Я лихорадочно думал, что заработаю шрамы от порки на всю жизнь, как только Генри услышит. Боже мой…

– Слушайте, – не унимался мультипликатор, – мы тут работали как черти и полностью закончили один фильм. Двадцать минут, с музыкой, со звуковыми эффектами, со всякой фигней, титры, там, и прочее. А еще вчерне сработали три штуки, пока без музыки, без финтифлюшек, но приличные… и я их продал.

– Вы – что?

– Продал их. – Он возбужденно засмеялся. – Тут все законно, не сомневайтесь! Этот агент, которого вы ко мне приставили, он заверил продажу и контракт. Мне только подписать оставалось. Эта фирма прямо вцепилась в них! И я буду получать внушительный авторский процент – пожизненный. Широкое мировое распространение, вот что они говорили. И что Би-би-си их возьмет, говорили. Но мы начиная с этого момента должны выпускать двадцать фильмов в год, а не семь, как я намечал. Двадцать! И если публике они понравятся, это только начало. Черт его дери, самому не верится! Но чтобы делать двадцать одновременно, мне нужна куча денег. Верно? То есть… я так был уверен…

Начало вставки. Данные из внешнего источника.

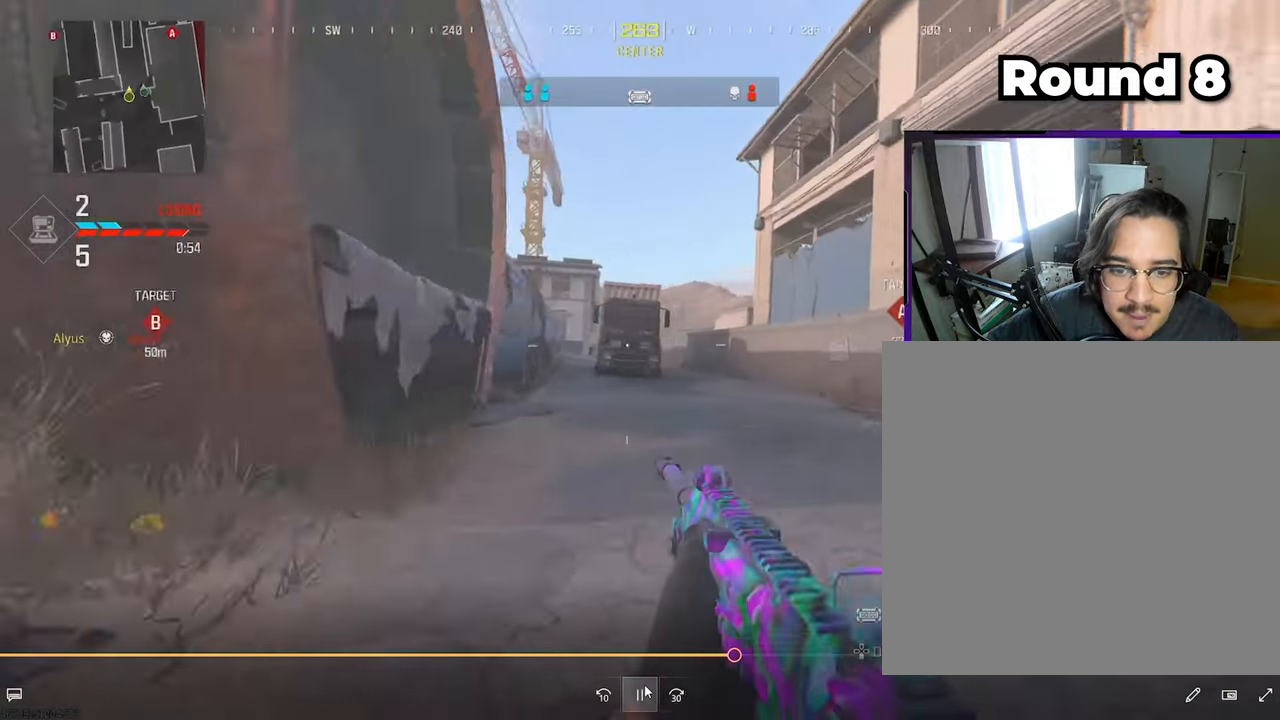
{"buttons": [], "left_stick": "up", "right_stick": "right", "events": [[100, "CROSS", "up"], [233, "right_stick", "right"], [333, "left_stick", "up-right"], [383, "L3", "down"], [483, "L3", "up"], [483, "left_stick", "up"]]}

– Да, – слабо выговорил я. – Все правильно. Привезите контракт, когда подпишете, и новые рисунки, и мы обсудим наши дела.

– Спасибо, – сказал он. – Спасибо, Тим Эктрин. Боже благослови ваш драгоценный банк.

Я обессиленно уронил трубку и потер лоб.

– Проблемы? – спросил наблюдавший Гордон.

– Да нет, не совсем… – Возбужденный смешок, которым я заразился от мультипликатора, щекотал мне горло. – Я поставил на победителя. Похоже, я вообще поставил на вулкан. – Не удержавшись, я наконец расхохотался. – С вами когда-нибудь бывало такое?

– О да, – кивнул Гордон. – Конечно.

Я рассказал ему про мультипликатора и показал первоначальную стопку рисунков, которые так и лежали в моем столе. Когда Гордон их просмотрел, он рассмеялся.

– Была ли эта заявка у меня на столе, – он наморщил лоб, вспоминая, – как раз перед тем, как я ушел?

Я стал соображать.

– Да, кажется, была.

Он кивнул:

– Я решил отказать.

– Почему?

– Гм. Он ведь очень молод, или что-то еще такое…

– Талант – свойство врожденное.

Гордон скользнул по мне коротким оценивающим взглядом и вернул рисунки.

– Что ж, – сказал он. – Желаю ему успеха.

Известие о том, что дядюшку Фредди заметили в здании банка, мигом разнеслось по всем отделам и заставило выпрямиться многие расхлябанные хребты. Дядюшка Фредди был знаменит тем, что извергал убийственно меткие суждения о людях в их присутствии, и не я один находил, что банк становится гораздо спокойнее (и гораздо самодовольнее), когда он ретируется.

Он был известен как «мистер Фред», в отличие от «мистера Марка» (деда) и «мистера Поля», Основателя. Никто и никогда не звал меня «мистер Тим»: знак изменившихся времен. Следуя установившемуся порядку, дядюшка Фредди проводил утро во Внешних Вложениях, где проработал всю жизнь. После ланча он заворачивал в зал заседаний, из вежливости просовывал голову в Ценные Бумаги и заканчивал марш-броском через Банковские Операции. По пути, руководствуясь внутренним телепатическим чутьем, он узнавал, что творится в коллективном разуме банка, и безошибочно ощущал, откуда дует ветер.

Он был в банке, когда там взорвалась «Что Происходит…».

Алек, по обыкновению, выскользнул к местному ларьку, как раз когда доставили свежие газеты, и вернулся с шестью экземплярами, которые банк официально выписывал. Никто в Сити не мог позволить себе не знать про то, Что Происходит у них под носом.

Алек разносил подписные экземпляры по одному на каждый этаж, а наш придерживал у себя, чтобы прочитать первым, заявляя, что заработал чаевые.

– Твой дядя, – доложил он по возвращении, – закидывает дерьмом беднягу Теда Лорримера из Инвестиций за то, что тот прошляпил с продажей «Уинклер консолидэйтед», когда даже косоглазый бабуин сообразит, что они по уши завязли в центральноамериканских махинациях, а голова, торчащая не оттуда, так и просится, чтоб ее оттяпали.

Гордон негромко фыркнул в стенографический отчет. Алек сел за свой стол и развернул газету. Нормальная жизнь офиса продолжалась где-то минут пять, а потом Алек подскочил на стуле, точно его шилом кольнули.

– И-исус Христос, – прошептал он.

– Что такое?

– Наш младенец опять течет.

– Что? – сказал Гордон.

– Лучше прочитайте это. – Он протянул газету Гордону, который по мере чтения наливался гневом.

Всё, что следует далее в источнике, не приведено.